The utility of artificial neural networks (ANNs) as a preformulation tool to determine the physicochemical properties of amorphous polymers such as the hydration characteristics, glass transition temperatures and rheological properties was investigated. The neural network simulator, CAD/Chem, based on the delta back-propagation paradigm was used for this study. The ANNs software was trained with sets of experimental data consisting of different polymer blends with known water-uptake profiles, glass transition temperatures and viscosity values. A set of similar data, not initially exposed to the ANNs was used to validate the ability of the ANNs to recognize patterns. The results of this investigation indicate that the ANNs accurately predicted the water-uptake, glass transition temperatures and viscosities of different amorphous polymers and their physical blends with a low % error (0-8%) of prediction. The ANNs also showed good correlation between the water-uptake and changes in the glass transition temperatures of the polymers. This study demonstrated the potential of the ANNs as a preformulation tool to evaluate the characteristics of amorphous polymers. This is particularly relevant when designing sustained release formulations that require the use of a fast hydrating polymer matrix.
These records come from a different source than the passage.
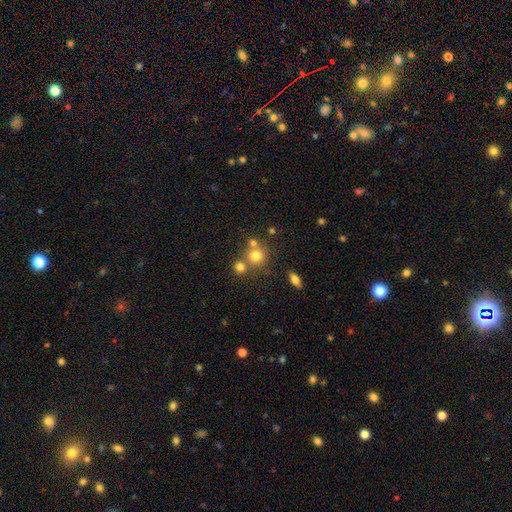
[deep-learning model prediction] Smooth or featured?
  - smooth: 74% *
  - star or artifact: 15%
  - featured or disk: 12%
How rounded?
  - round: 88% *
  - in between: 11%
  - cigar-shaped: 1%
Merging?
  - none: 57% *
  - merger: 31%
  - minor disturbance: 9%
  - major disturbance: 4%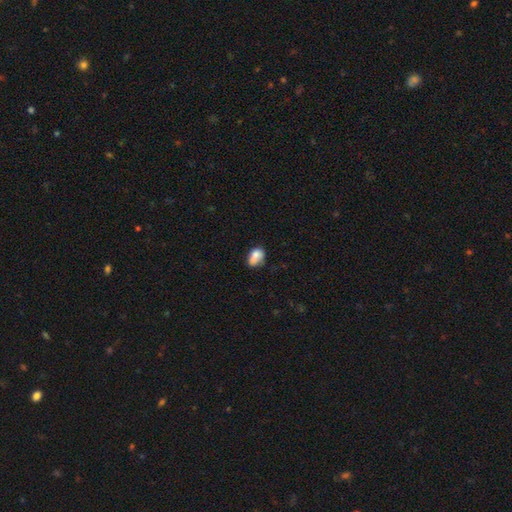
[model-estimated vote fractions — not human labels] Overall: smooth (75%). How rounded: in between (79%). Merging: none (43%; minor disturbance 31%).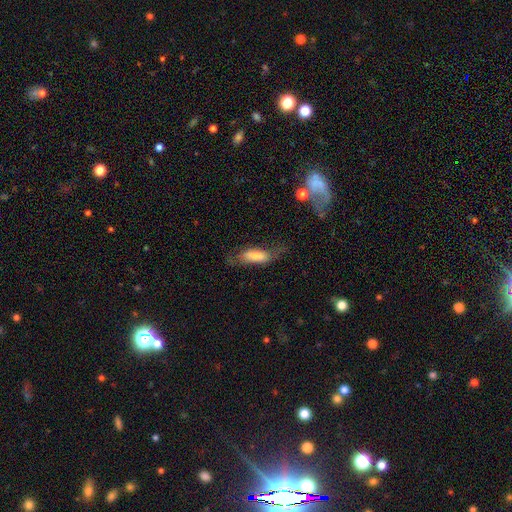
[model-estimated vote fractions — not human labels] smooth_or_featured: smooth (p=0.69) [alt: featured or disk p=0.23]
how_rounded: in between (p=0.57) [alt: cigar-shaped p=0.40]
merging: none (p=0.52) [alt: minor disturbance p=0.26]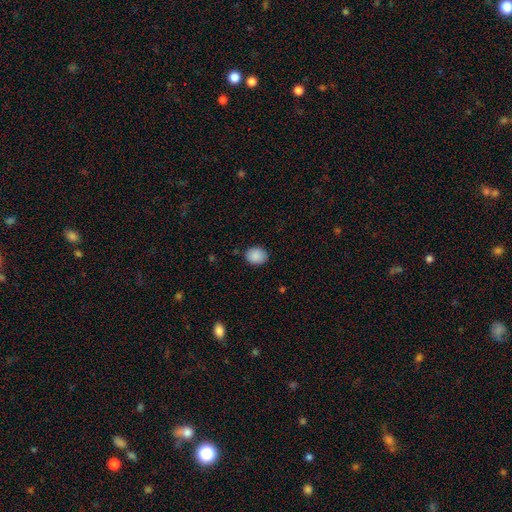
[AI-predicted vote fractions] smooth_or_featured: smooth (p=0.89) [alt: star or artifact p=0.07]
how_rounded: round (p=0.55) [alt: in between p=0.44]
merging: none (p=0.85) [alt: minor disturbance p=0.11]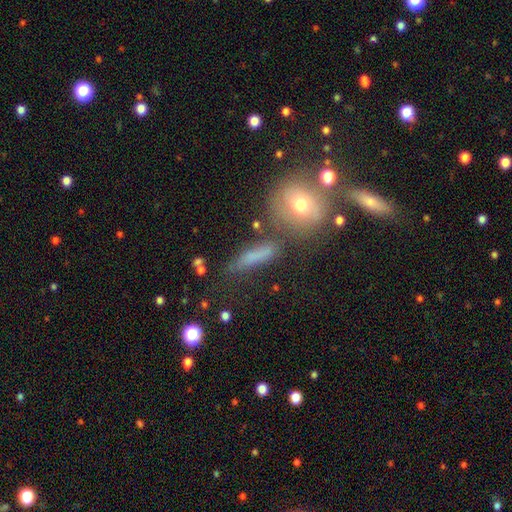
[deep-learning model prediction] Morphology: type=smooth (65%); roundness=cigar-shaped (63%); merging=none (62%).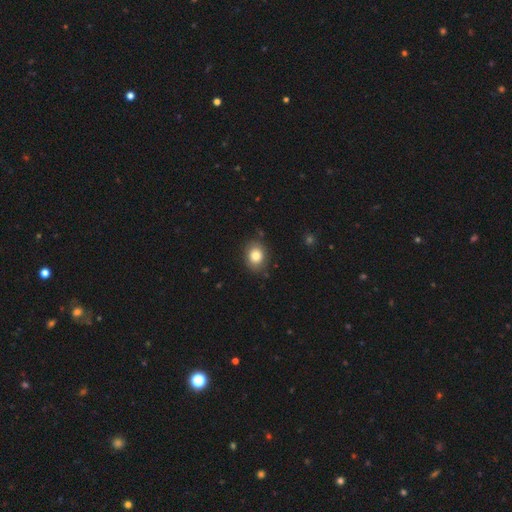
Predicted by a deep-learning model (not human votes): Smooth or featured?
  - smooth: 81% *
  - featured or disk: 10%
  - star or artifact: 9%
How rounded?
  - round: 50% *
  - in between: 49%
  - cigar-shaped: 1%
Merging?
  - none: 84% *
  - minor disturbance: 12%
  - major disturbance: 3%
  - merger: 1%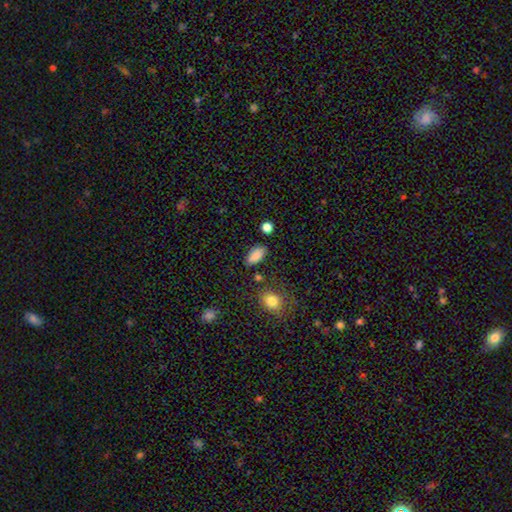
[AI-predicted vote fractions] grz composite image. It shows a smooth galaxy with no disk features (86%) that is in between round and cigar-shaped (91%). Merging: none (81%).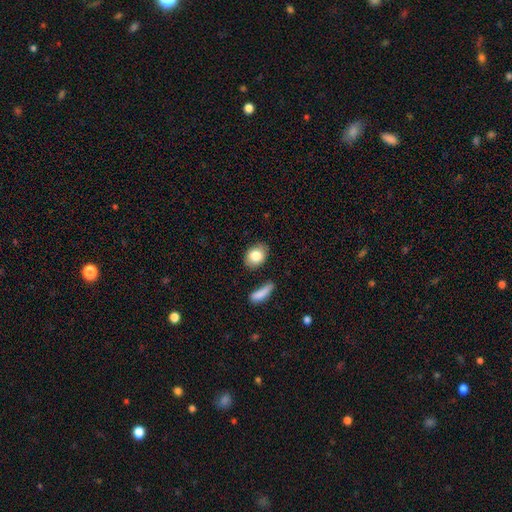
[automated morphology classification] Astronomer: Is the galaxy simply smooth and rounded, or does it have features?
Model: smooth — 82%.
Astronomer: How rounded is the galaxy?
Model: in between — 65%.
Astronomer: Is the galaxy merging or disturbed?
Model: none — 76%.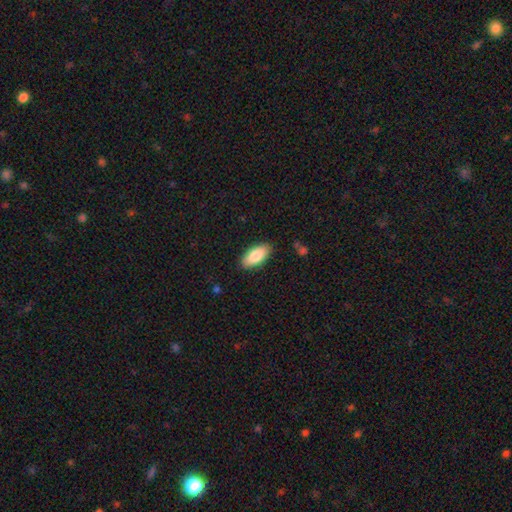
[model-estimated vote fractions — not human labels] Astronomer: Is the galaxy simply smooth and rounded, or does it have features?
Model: smooth — 82%.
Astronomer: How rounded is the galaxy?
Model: in between — 89%.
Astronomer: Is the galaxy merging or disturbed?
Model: none — 88%.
The application of an artificial neural network and pharmacokinetic simulations in the design of controlled-release dosage forms

The objective of this work is to use an artificial neural network (ANN) and pharmacokinetic simulations in the design of controlled-release formulations with predictable in vitro and in vivo behavior. Seven formulation variables and three other tablet variables (moisture, particle size and hardness) for 22 tablet formulations of a model sympathomimetic drug were used as the ANN model input, and in vitro dissolution-time profiles at ten different sampling times were used as output. An ANN model was constructed by selecting the optimal number of iterations and model structure (the number of hidden layers and number of hidden layer nodes). The optimized ANN model was used for prediction of formulations based on two desired target in vitro dissolution-time profiles and two desired bioavailability profiles. For three of the four predicted formulations there was very good agreement between the ANN predicted and the observed in vitro and simulated in vivo properties. This work illustrates the potential for an artificial neural network, along with pharmacokinetic simulations, to assist in the development of complex dosage forms.